Doing this in the "obvious" way, by structural recursion on Peano
natural numbers, the add function should take linear time, the
multiply function quadratic time, and the exponent function cubic
time.  No, wait... that's too easy.

add(n1,n2) takes O(n1) time (assuming that's the parameter you recur
on).
mult(n1, n2) takes sum_n1(O(n2)) time, i.e. O(n1 * n2) time.
raise(x, n) takes sum_{i=1}^n{x^i}, which is O(x^n) time.

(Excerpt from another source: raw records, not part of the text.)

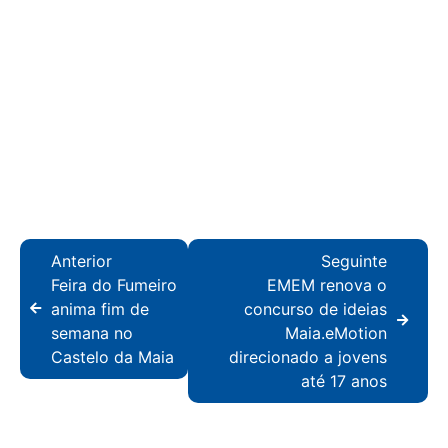
Anterior
Seguinte
Feira do Fumeiro
EMEM renova o
anima fim de
concurso de ideias
semana no
Maia.eMotion
Castelo da Maia
direcionado a jovens
até 17 anos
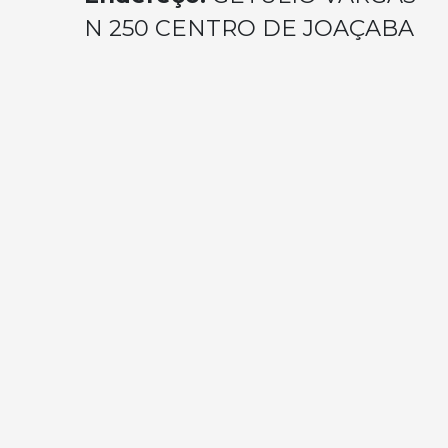
N 250 CENTRO DE JOAÇABA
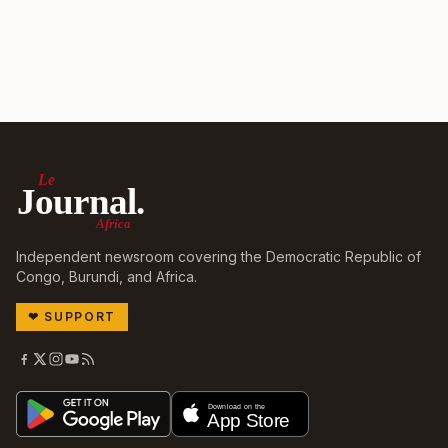
Le
Journal.
Africa
Independent newsroom covering the Democratic Republic of
Congo, Burundi, and Africa.
❤
SUPPORT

In other words, the time the function takes is approximately equal to
its answer.  Which is obvious in retrospect, since the only
fundamental operation it does on answers is add1; you can't get 10^4
from 0 without doing that operation at least 10^4 times.

On my computer, (raise 10 4) takes well under a second, but (raise 10
6) takes about four seconds.

BTW, I tried rewriting all three functions to be tail-recursive, and
it didn't make any noticeable difference.

As long as you're using Peano numbers (whose only constructor is
add1), this is unavoidable.  You can do much better, of course, if
you use binary representation:

; A nat-num is either
; 0,
; 2n where n is a nat-num, or
; 2n+1 where n is a nat-num

Note that this uses "multiplication", but only the restricted case of
multiplication by 2.  With this representation,

add(n1, n2) takes O(max(log(n1), log(n2)) time
mult(n1, n2) takes O(log(n1) * log(n2)) time (assuming you don't
start doing fast Fourier transforms!)
raise(x, n) takes O(n*log(x)) time by the obvious algorithm, or
O(log(n)*log(x)) time by a less-obvious but fairly straightforward
algorithm.

Homework problem: define a data structure to represent natural
numbers in binary form (not using the built-in number type), and
define these functions on that data type.

Stephen Bloch